[Task prompt]
Whenever a line in the data contains "vector", show that line.

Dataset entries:

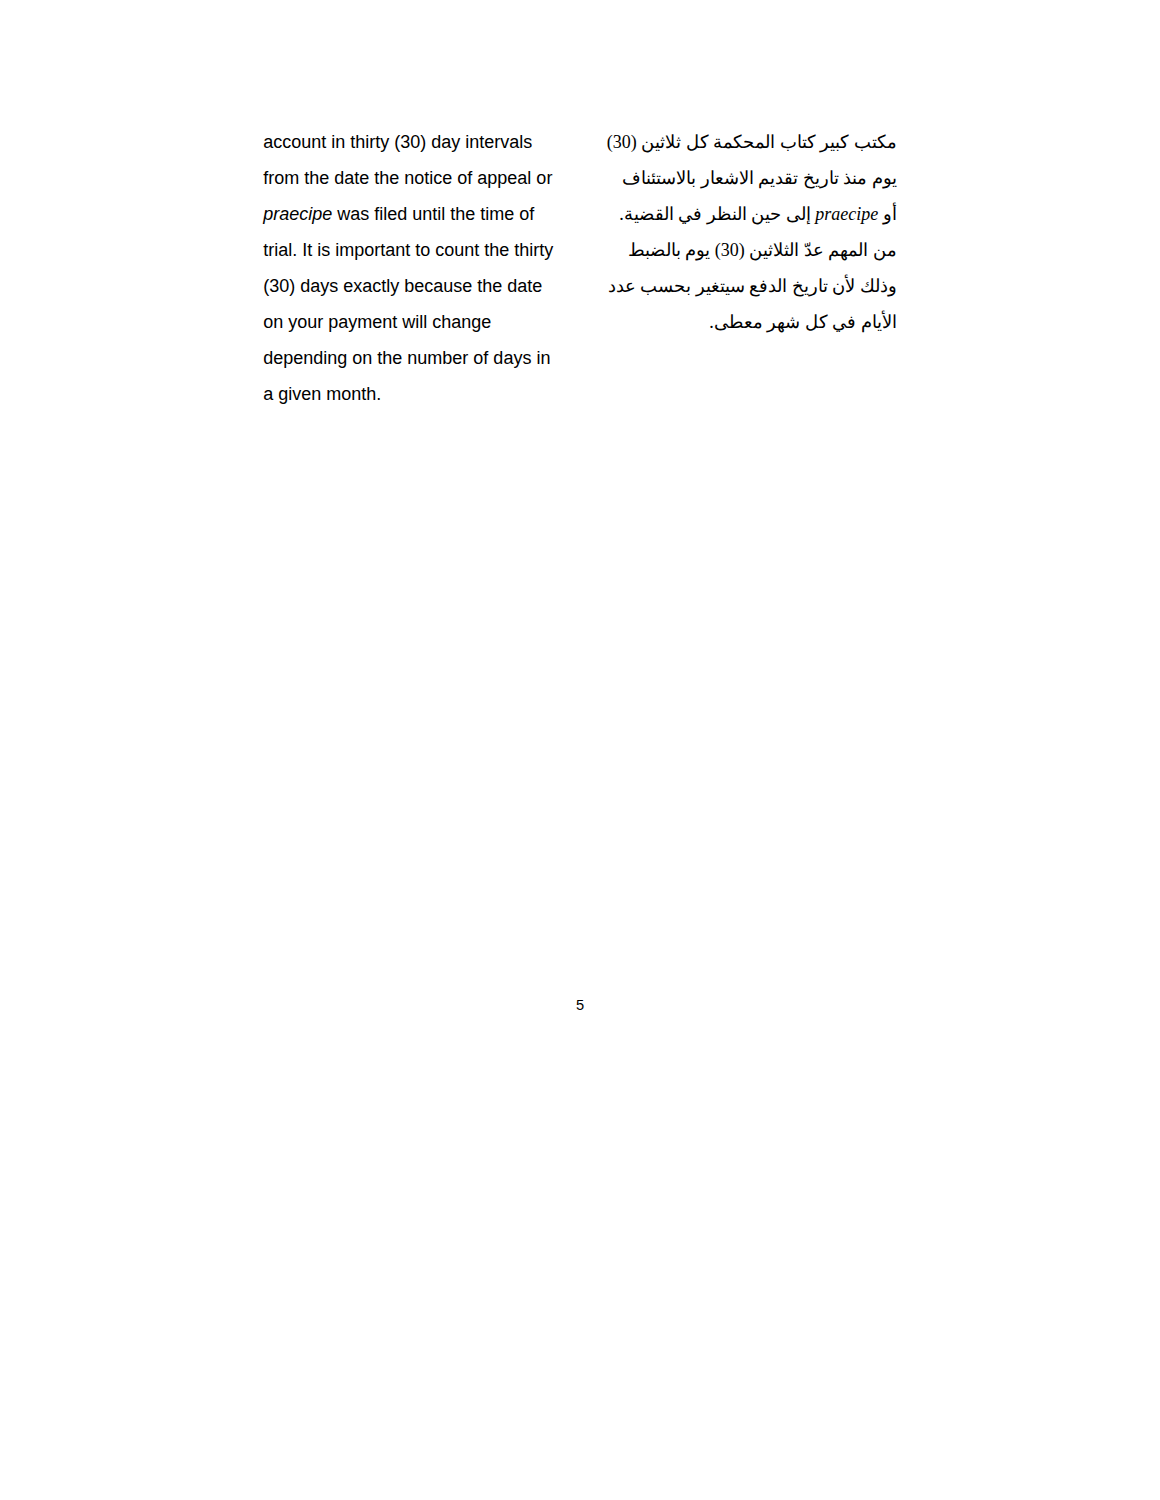account in thirty (30) day intervals from the date the notice of appeal or praecipe was filed until the time of trial. It is important to count the thirty (30) days exactly because the date on your payment will change depending on the number of days in a given month.
مكتب كبير كتاب المحكمة كل ثلاثين (30) يوم منذ تاريخ تقديم الاشعار بالاستئناف أو praecipe إلى حين النظر في القضية. من المهم عدّ الثلاثين (30) يوم بالضبط وذلك لأن تاريخ الدفع سيتغير بحسب عدد الأيام في كل شهر معطى.
5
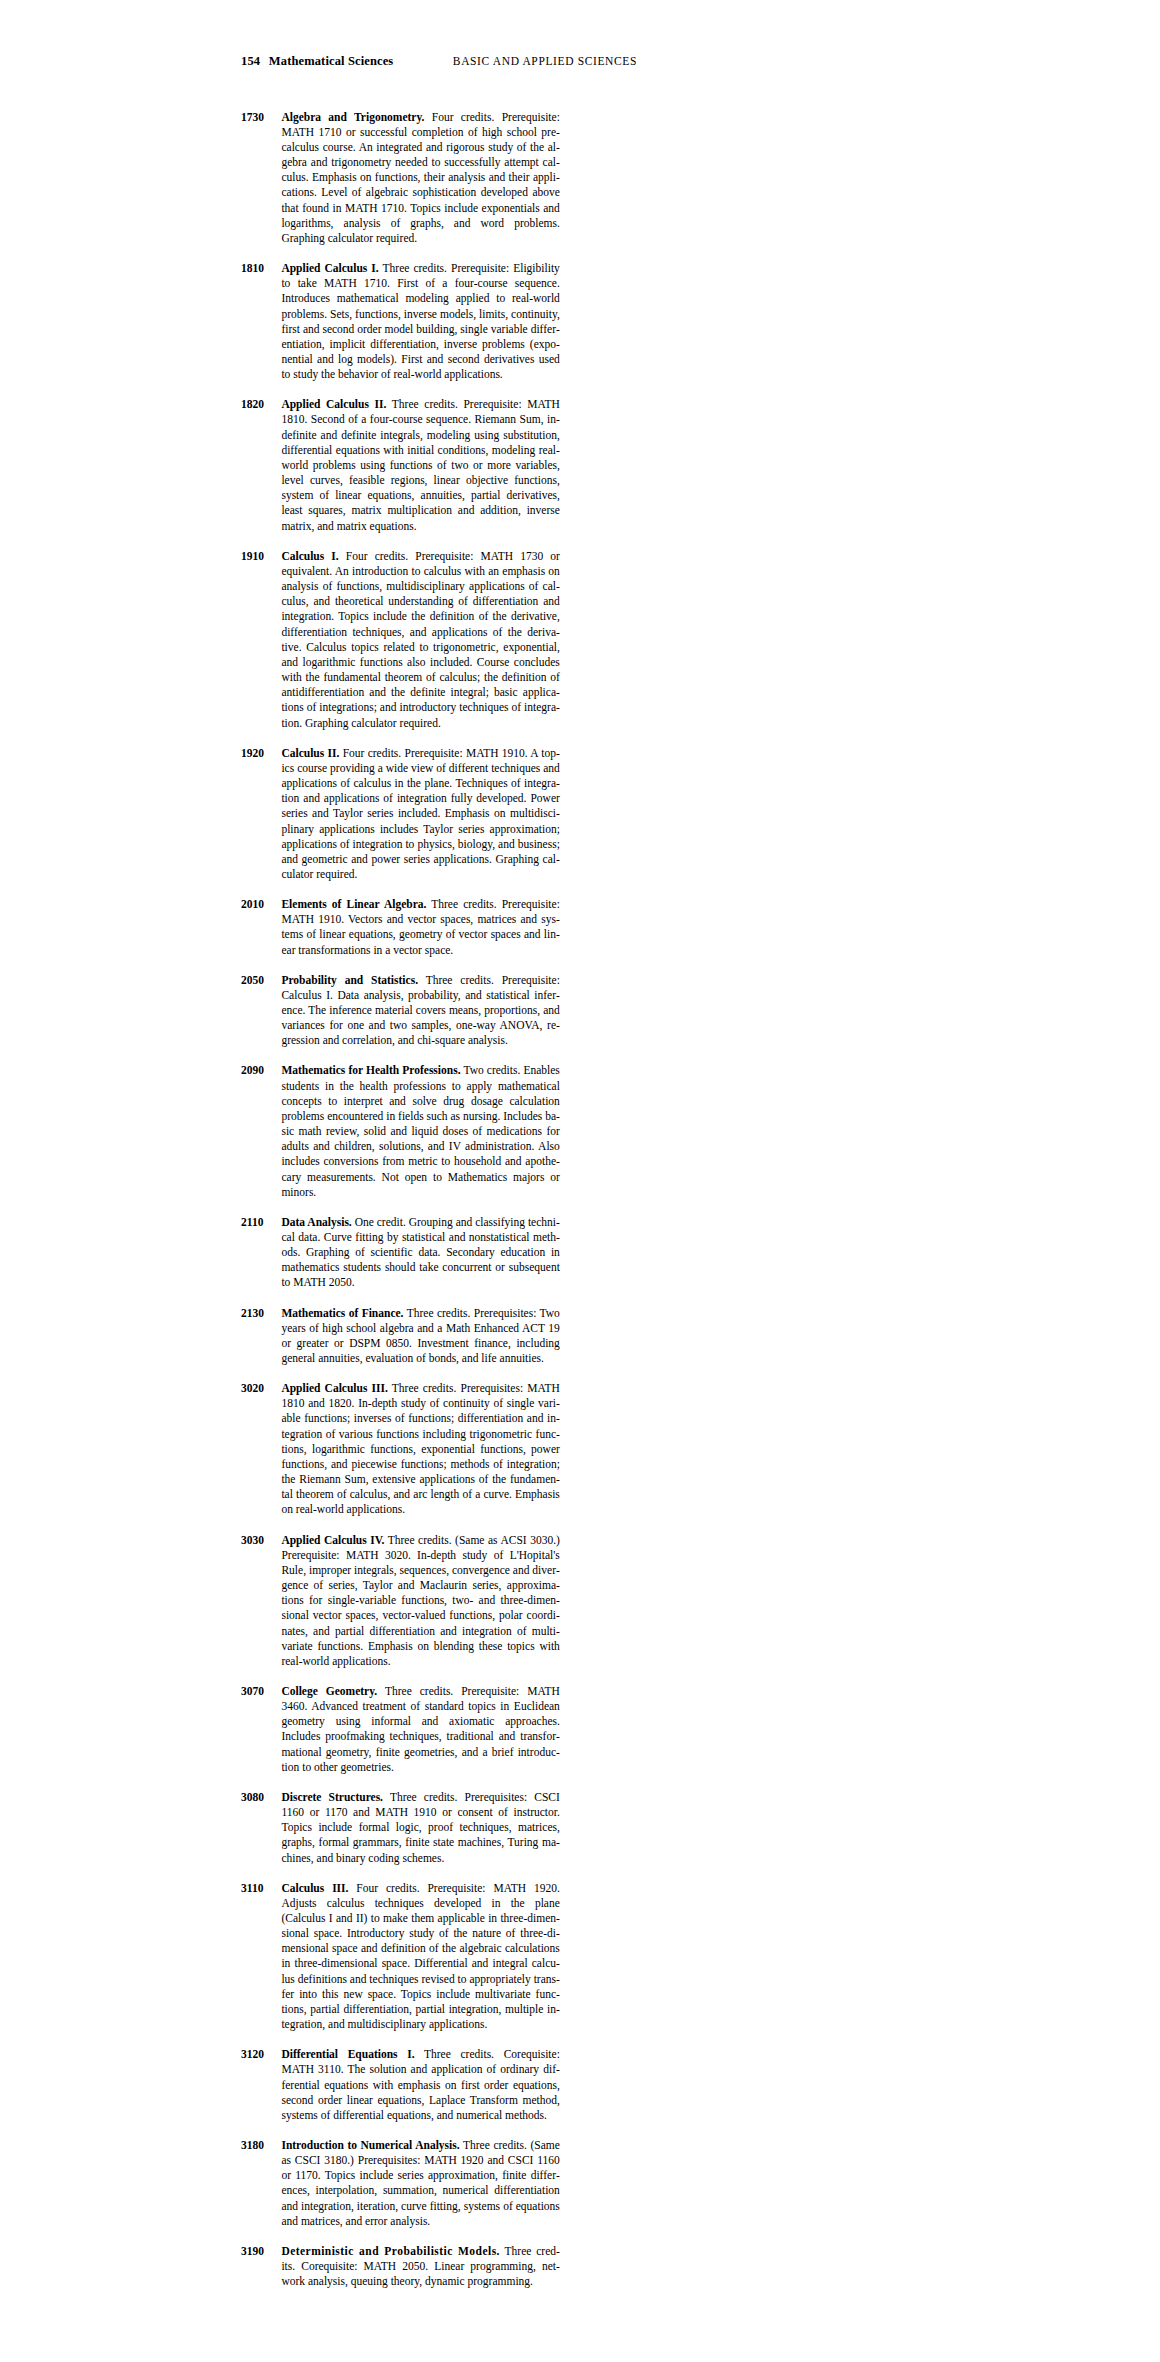154 Mathematical Sciences Basic and Applied Sciences
1730 Algebra and Trigonometry. Four credits. Prerequisite: MATH 1710 or successful completion of high school precalculus course. An integrated and rigorous study of the algebra and trigonometry needed to successfully attempt calculus. Emphasis on functions, their analysis and their applications. Level of algebraic sophistication developed above that found in MATH 1710. Topics include exponentials and logarithms, analysis of graphs, and word problems. Graphing calculator required.
1810 Applied Calculus I. Three credits. Prerequisite: Eligibility to take MATH 1710. First of a four-course sequence. Introduces mathematical modeling applied to real-world problems. Sets, functions, inverse models, limits, continuity, first and second order model building, single variable differentiation, implicit differentiation, inverse problems (exponential and log models). First and second derivatives used to study the behavior of real-world applications.
1820 Applied Calculus II. Three credits. Prerequisite: MATH 1810. Second of a four-course sequence. Riemann Sum, indefinite and definite integrals, modeling using substitution, differential equations with initial conditions, modeling real-world problems using functions of two or more variables, level curves, feasible regions, linear objective functions, system of linear equations, annuities, partial derivatives, least squares, matrix multiplication and addition, inverse matrix, and matrix equations.
1910 Calculus I. Four credits. Prerequisite: MATH 1730 or equivalent. An introduction to calculus with an emphasis on analysis of functions, multidisciplinary applications of calculus, and theoretical understanding of differentiation and integration. Topics include the definition of the derivative, differentiation techniques, and applications of the derivative. Calculus topics related to trigonometric, exponential, and logarithmic functions also included. Course concludes with the fundamental theorem of calculus; the definition of antidifferentiation and the definite integral; basic applications of integrations; and introductory techniques of integration. Graphing calculator required.
1920 Calculus II. Four credits. Prerequisite: MATH 1910. A topics course providing a wide view of different techniques and applications of calculus in the plane. Techniques of integration and applications of integration fully developed. Power series and Taylor series included. Emphasis on multidisciplinary applications includes Taylor series approximation; applications of integration to physics, biology, and business; and geometric and power series applications. Graphing calculator required.
2010 Elements of Linear Algebra. Three credits. Prerequisite: MATH 1910. Vectors and vector spaces, matrices and systems of linear equations, geometry of vector spaces and linear transformations in a vector space.
2050 Probability and Statistics. Three credits. Prerequisite: Calculus I. Data analysis, probability, and statistical inference. The inference material covers means, proportions, and variances for one and two samples, one-way ANOVA, regression and correlation, and chi-square analysis.
2090 Mathematics for Health Professions. Two credits. Enables students in the health professions to apply mathematical concepts to interpret and solve drug dosage calculation problems encountered in fields such as nursing. Includes basic math review, solid and liquid doses of medications for adults and children, solutions, and IV administration. Also includes conversions from metric to household and apothecary measurements. Not open to Mathematics majors or minors.
2110 Data Analysis. One credit. Grouping and classifying technical data. Curve fitting by statistical and nonstatistical methods. Graphing of scientific data. Secondary education in mathematics students should take concurrent or subsequent to MATH 2050.
2130 Mathematics of Finance. Three credits. Prerequisites: Two years of high school algebra and a Math Enhanced ACT 19 or greater or DSPM 0850. Investment finance, including general annuities, evaluation of bonds, and life annuities.
3020 Applied Calculus III. Three credits. Prerequisites: MATH 1810 and 1820. In-depth study of continuity of single variable functions; inverses of functions; differentiation and integration of various functions including trigonometric functions, logarithmic functions, exponential functions, power functions, and piecewise functions; methods of integration; the Riemann Sum, extensive applications of the fundamental theorem of calculus, and arc length of a curve. Emphasis on real-world applications.
3030 Applied Calculus IV. Three credits. (Same as ACSI 3030.) Prerequisite: MATH 3020. In-depth study of L'Hopital's Rule, improper integrals, sequences, convergence and divergence of series, Taylor and Maclaurin series, approximations for single-variable functions, two- and three-dimensional vector spaces, vector-valued functions, polar coordinates, and partial differentiation and integration of multivariate functions. Emphasis on blending these topics with real-world applications.
3070 College Geometry. Three credits. Prerequisite: MATH 3460. Advanced treatment of standard topics in Euclidean geometry using informal and axiomatic approaches. Includes proofmaking techniques, traditional and transformational geometry, finite geometries, and a brief introduction to other geometries.
3080 Discrete Structures. Three credits. Prerequisites: CSCI 1160 or 1170 and MATH 1910 or consent of instructor. Topics include formal logic, proof techniques, matrices, graphs, formal grammars, finite state machines, Turing machines, and binary coding schemes.
3110 Calculus III. Four credits. Prerequisite: MATH 1920. Adjusts calculus techniques developed in the plane (Calculus I and II) to make them applicable in three-dimensional space. Introductory study of the nature of three-dimensional space and definition of the algebraic calculations in three-dimensional space. Differential and integral calculus definitions and techniques revised to appropriately transfer into this new space. Topics include multivariate functions, partial differentiation, partial integration, multiple integration, and multidisciplinary applications.
3120 Differential Equations I. Three credits. Corequisite: MATH 3110. The solution and application of ordinary differential equations with emphasis on first order equations, second order linear equations, Laplace Transform method, systems of differential equations, and numerical methods.
3180 Introduction to Numerical Analysis. Three credits. (Same as CSCI 3180.) Prerequisites: MATH 1920 and CSCI 1160 or 1170. Topics include series approximation, finite differences, interpolation, summation, numerical differentiation and integration, iteration, curve fitting, systems of equations and matrices, and error analysis.
3190 Deterministic and Probabilistic Models. Three credits. Corequisite: MATH 2050. Linear programming, network analysis, queuing theory, dynamic programming.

[Finished exercise]
2010 Elements of Linear Algebra. Three credits. Prerequisite: MATH 1910. Vectors and vector spaces, matrices and systems of linear equations, geometry of vector spaces and linear transformations in a vector space.
3030 Applied Calculus IV. Three credits. (Same as ACSI 3030.) Prerequisite: MATH 3020. In-depth study of L'Hopital's Rule, improper integrals, sequences, convergence and divergence of series, Taylor and Maclaurin series, approximations for single-variable functions, two- and three-dimensional vector spaces, vector-valued functions, polar coordinates, and partial differentiation and integration of multivariate functions. Emphasis on blending these topics with real-world applications.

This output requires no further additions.